L'émergence des situations de travail, au contraire, est issue de la modélisation du travail sous la forme d'un ensemble neuronal, dont l'objectif est avant tout de maintenir le contrôle sur ce qui est fait. Le système de travail fait face à un ensemble de variabilités, en premier lieu une variabilité des demandes que doit traiter le système. La modélisation fonctionnelle neuronale implique que le système de travail est un système nerveux, qui se caractérise par une variabilité de sa performance. Pas seulement par rapport à la demande, mais aussi par rapport à son propre fonctionnement.

Adopter le principe d'émergence change la façon dont l'ergonome considère le travail. L'un des gros problèmes méthodologiques de l'ergonome est qu'il doit désormais analyser des activités de services, avec des modèles conçus dans le cadre industriel, c'est-à-dire où le travail était assumé en une forme linéaire débouchant sur une production. Mon avis est radical : les modèles linéaires n'ont jamais été réellement performants pour rendre compte du travail. Leur indigence était juste imperceptible du fait que le cadre industriel restreignait la variabilité de l'expression du travail et que les discours de management supportaient l'illusion d'une performance prédictible. D'où la dichotomie prescrit / réel comme seul axe de lecture, dans lequel s'est noyée l'ergonomie-de-langue-française. D'où l'adoption virale du LEAN, comme illusion ultime du contrôle total. Le corolaire, au niveau de l'ergonome, étant que l'on peut rendre compte de la totalité du travail. En tant qu'ergonomes, nous aurions même « un devoir d'exhaustivité », dixit un confrère. Or l'exhaustivité ne peut être atteinte qu'en envisageant le travail comme un système fini, c'est-à-dire dont les frontières peuvent être décrites. Le principe d'émergence conteste cette vision des choses, en apportant une variabilité inter et intra système. Le travail étant une expression observable (et inobservable) de l'état neuronal du système, qui se produit à un moment précis mais peut très bien ne jamais se reproduire. Ce qui va intéresser l'ergonome est de détecter un modèle d'activité, l'observation n'étant qu'une instanciation de l'activité neuronale. Analyser le modèle d'activité suppose analyser comment il peut varier selon les situations et comment il peut gérer un ensemble d'évènements divers.

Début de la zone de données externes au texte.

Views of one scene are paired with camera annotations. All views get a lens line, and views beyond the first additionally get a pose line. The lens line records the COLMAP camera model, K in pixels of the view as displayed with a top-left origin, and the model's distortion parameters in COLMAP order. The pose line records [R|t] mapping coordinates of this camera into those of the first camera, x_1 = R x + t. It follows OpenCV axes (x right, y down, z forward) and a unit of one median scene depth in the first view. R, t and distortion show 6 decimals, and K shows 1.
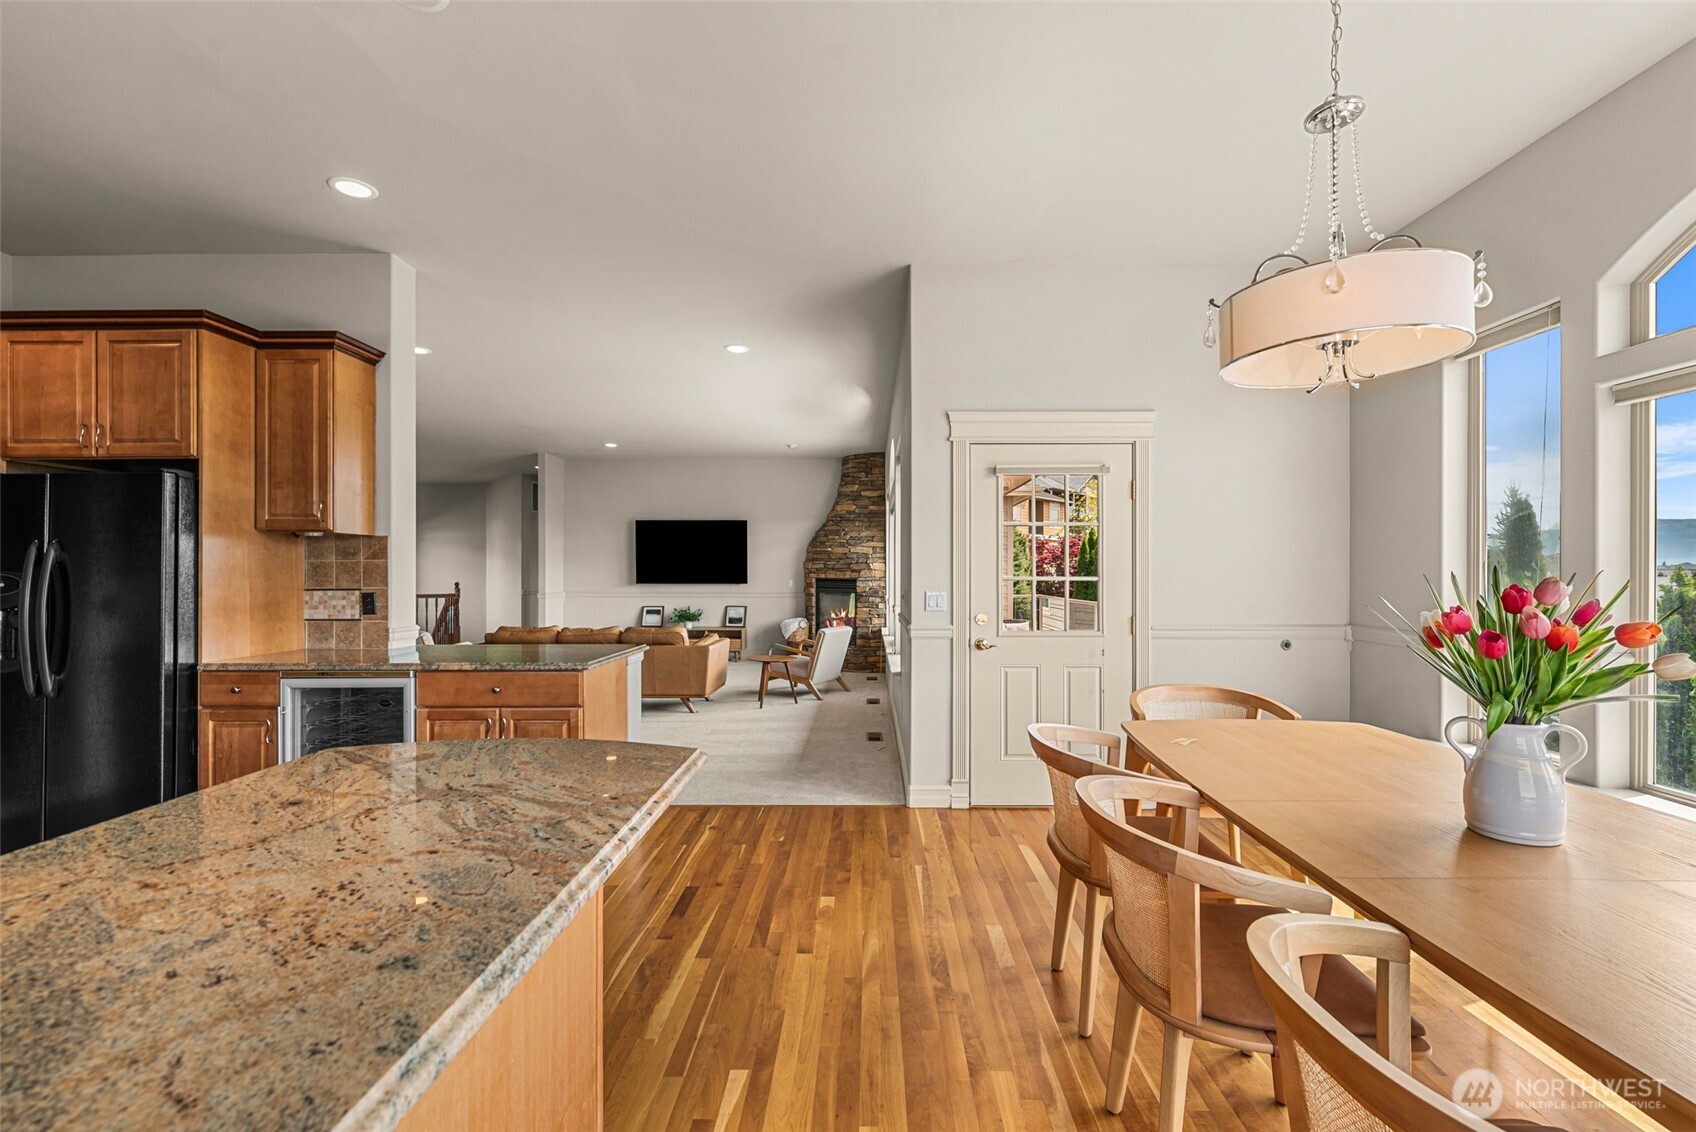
lens RADIAL K [[744.7, 0, 862.7], [0, 744.7, 567.1], [0, 0, 1]] dist [0.000292, -0.000256]
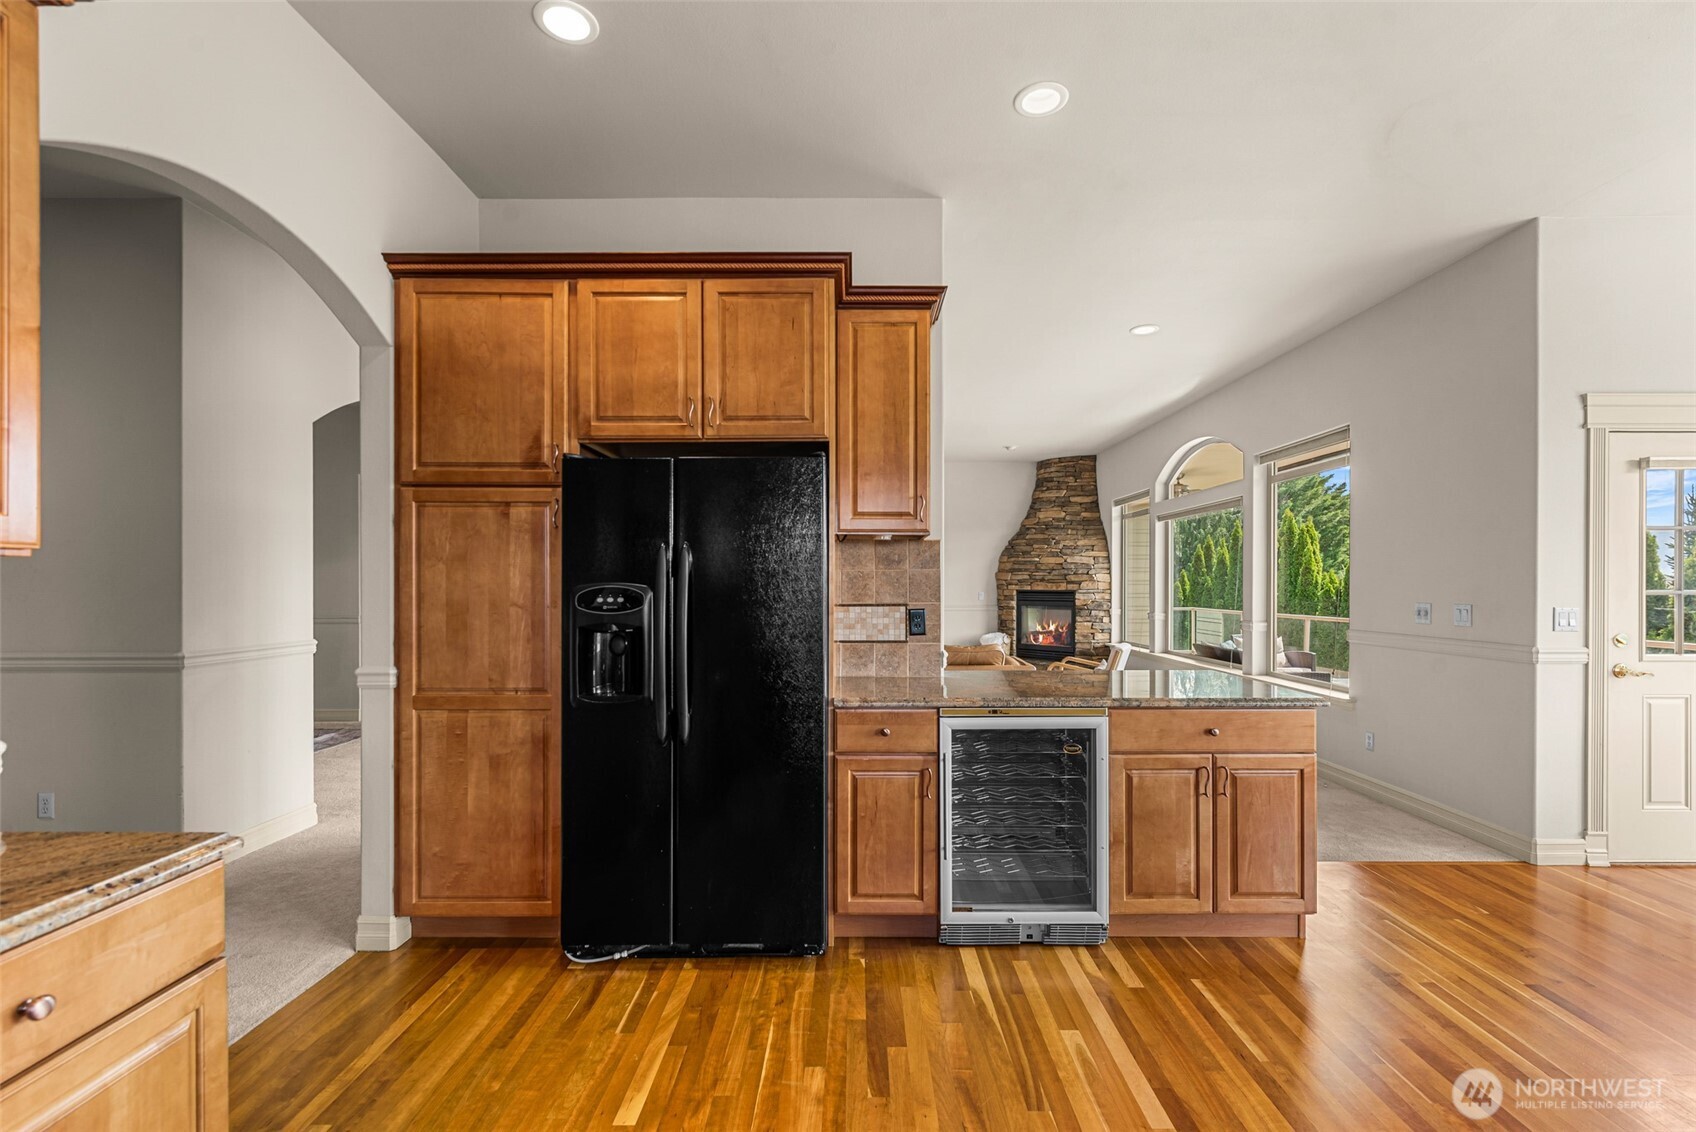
lens RADIAL K [[749.8, 0, 852.2], [0, 749.8, 581.5], [0, 0, 1]] dist [0.000946, 0.000389]
pose [[0.999952, 0.001313, 0.009731, -0.742972], [-0.001355, 0.999990, 0.004266, 0.000480], [-0.009726, -0.004279, 0.999944, 0.167971]]
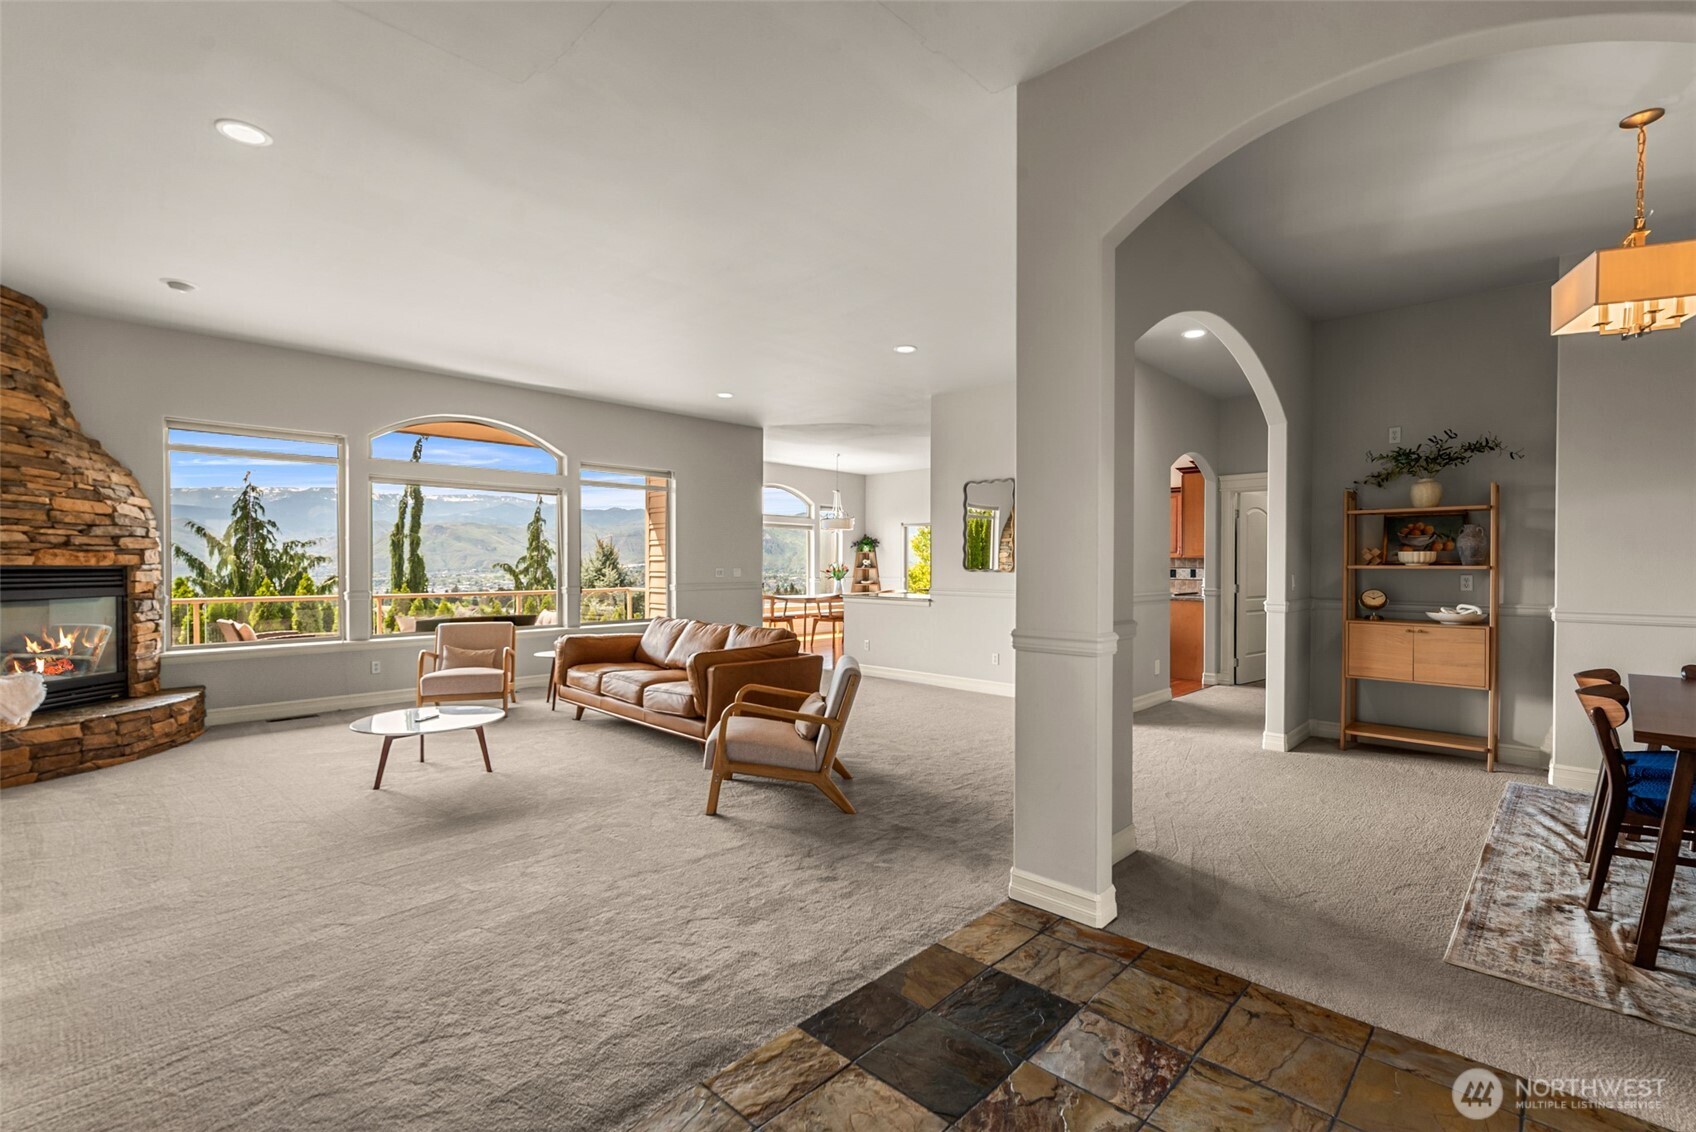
lens RADIAL K [[744.7, 0, 862.7], [0, 744.7, 567.1], [0, 0, 1]] dist [0.000292, -0.000256]
pose [[-0.740336, -0.003071, 0.672230, -1.810528], [-0.006544, 0.999975, -0.002639, 0.034624], [-0.672205, -0.006352, -0.740338, 2.617046]]
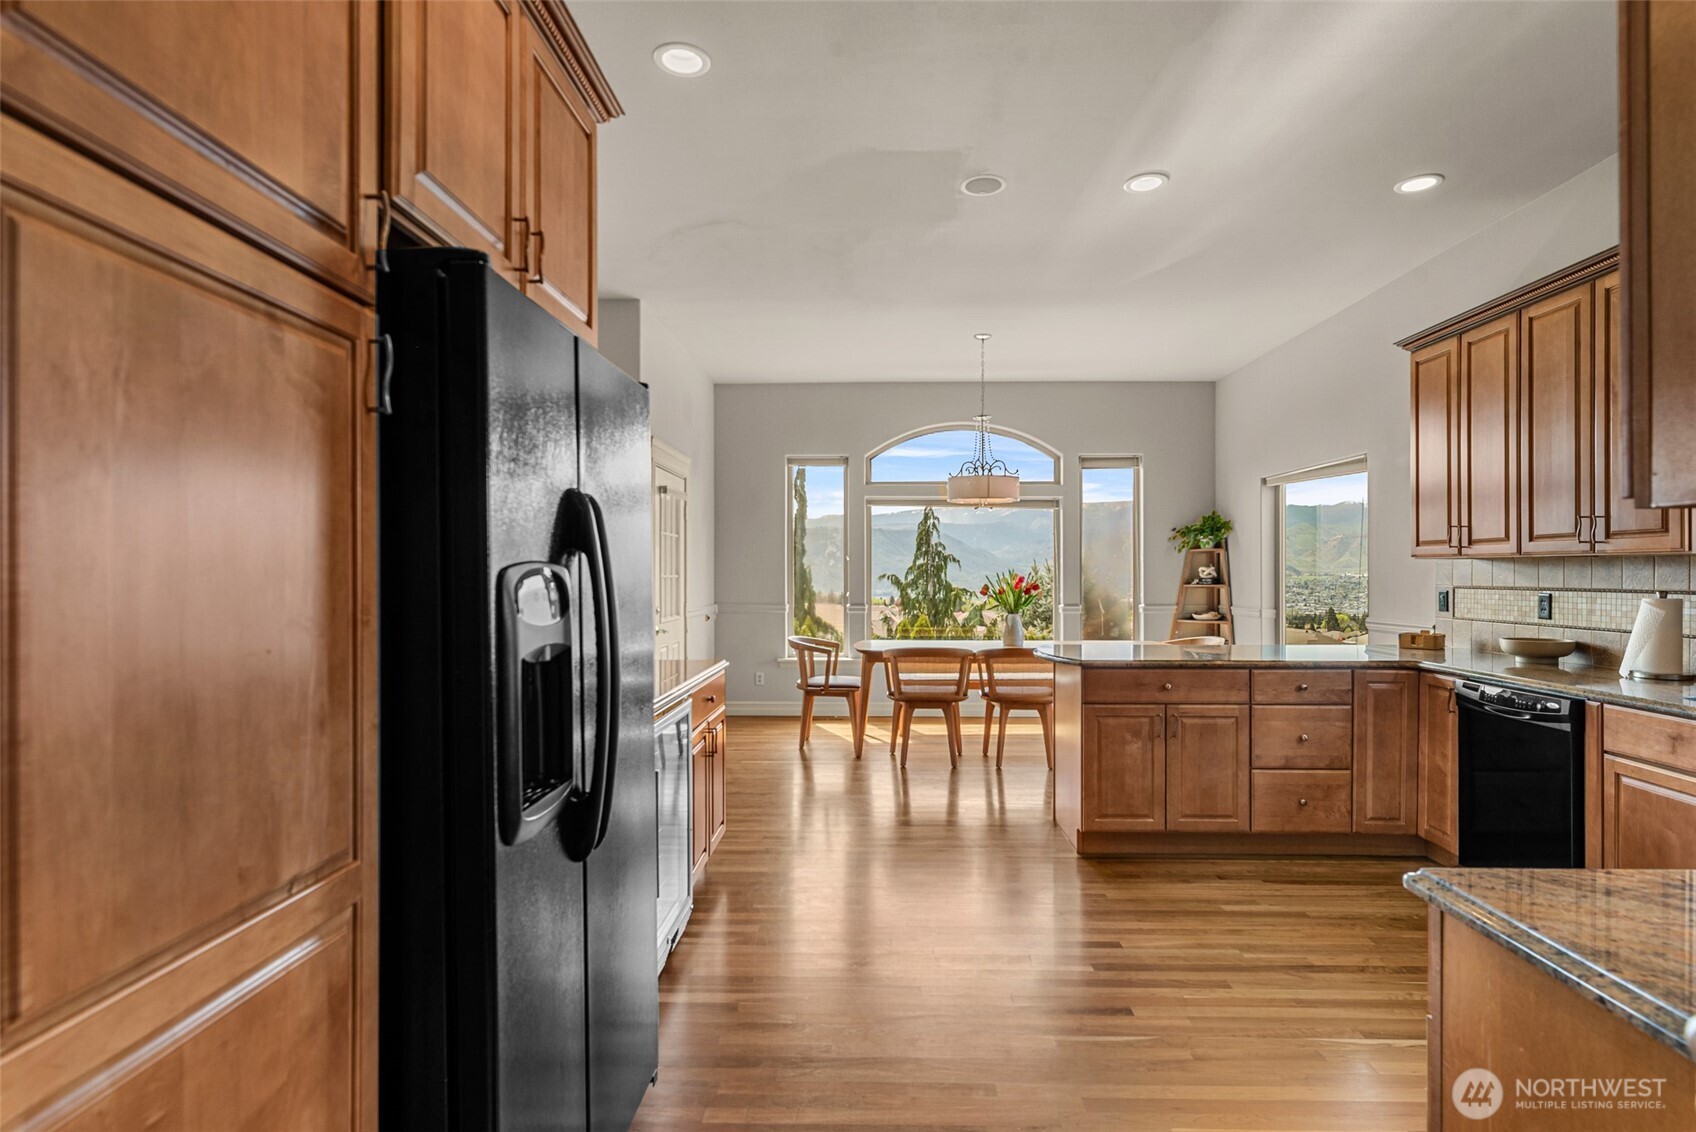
lens RADIAL K [[871.1, 0, 856.0], [0, 871.1, 571.4], [0, 0, 1]] dist [0.002834, 0.000197]
pose [[0.008037, 0.001951, 0.999966, -1.306441], [-0.006883, 0.999975, -0.001895, 0.008805], [-0.999944, -0.006867, 0.008050, 0.684942]]
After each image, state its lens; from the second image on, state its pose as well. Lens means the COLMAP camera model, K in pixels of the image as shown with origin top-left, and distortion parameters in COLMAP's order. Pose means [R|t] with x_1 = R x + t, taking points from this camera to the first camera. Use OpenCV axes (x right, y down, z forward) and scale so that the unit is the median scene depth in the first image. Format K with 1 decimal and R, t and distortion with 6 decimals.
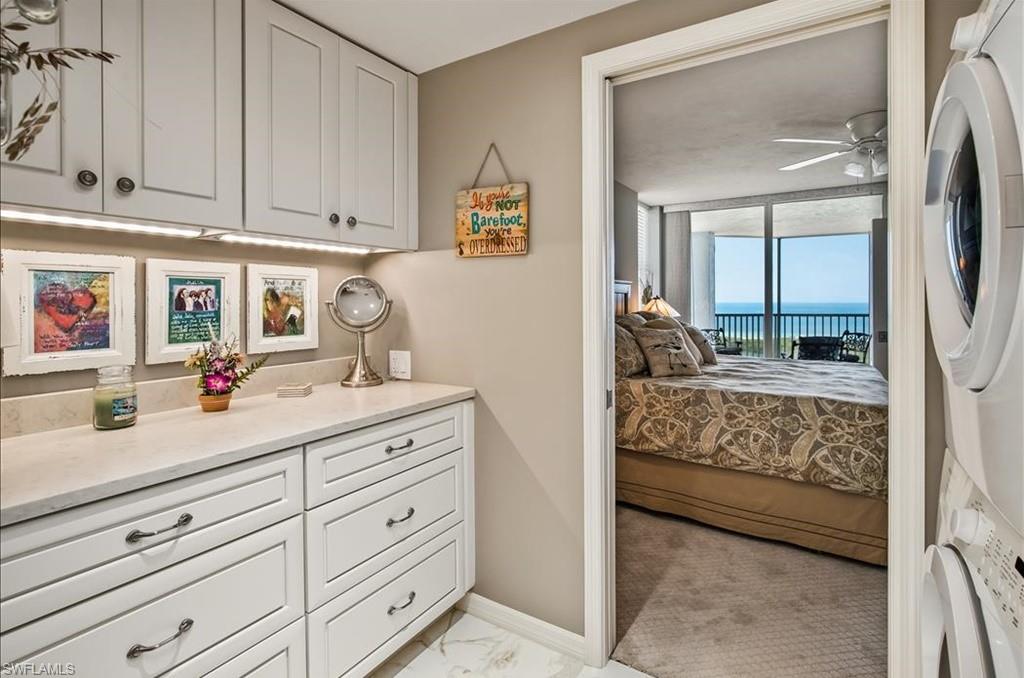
lens RADIAL K [[479.4, 0, 519.8], [0, 479.4, 317.4], [0, 0, 1]] dist [-0.002460, 0.000203]
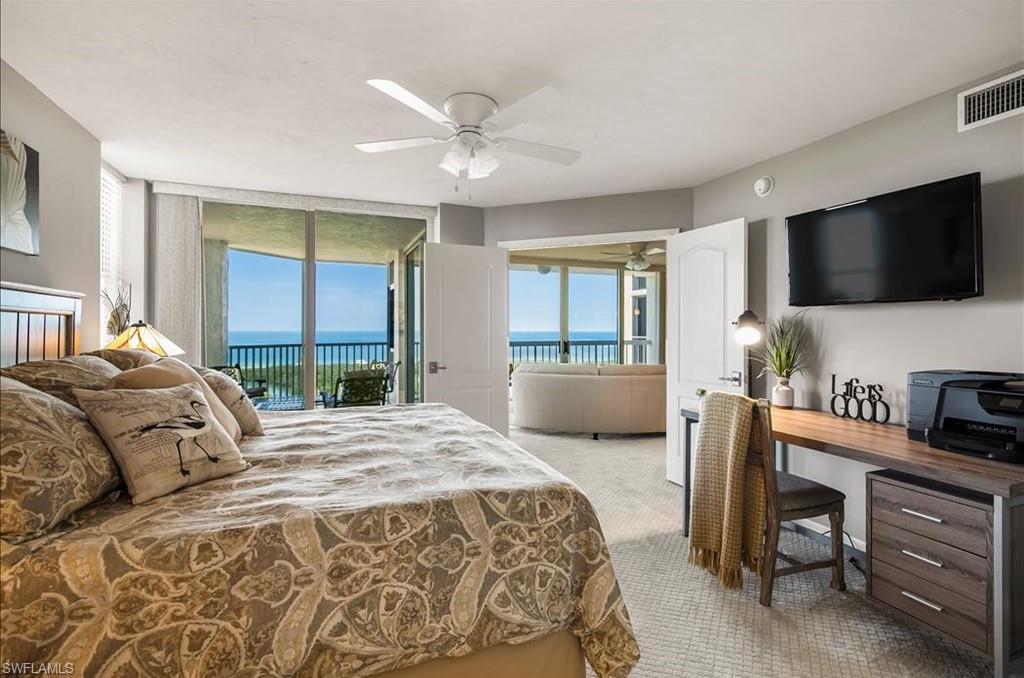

L'émergence est considérée comme une résultante en continu, parce que le système de travail est un système nerveux, dont il se trouve que les fonctions cognitives sont de plus en plus exigées par la demande. Si nous nous arrêtons là, nous restons encore dans un cloisonnement, à l'instar des modèles linéaires. Pour analyser les phénomènes de changement, nous devons ajouter le principe de résilience, c'est-à-dire que des émergences visant le système de travail en lui-même. Pas seulement quand le système est débordé par les demandes mais, plus globalement, parce que l'ensemble neuronal n'est plus tenable. Considérer le travail comme un système neuronal ouvre aussi la question de la vulnérabilité aux pathologies mentales par diffusion collective (ou dynamique) : envisager non pas le problème sous l'angle des pathologies au travail, mais du travail pathologique.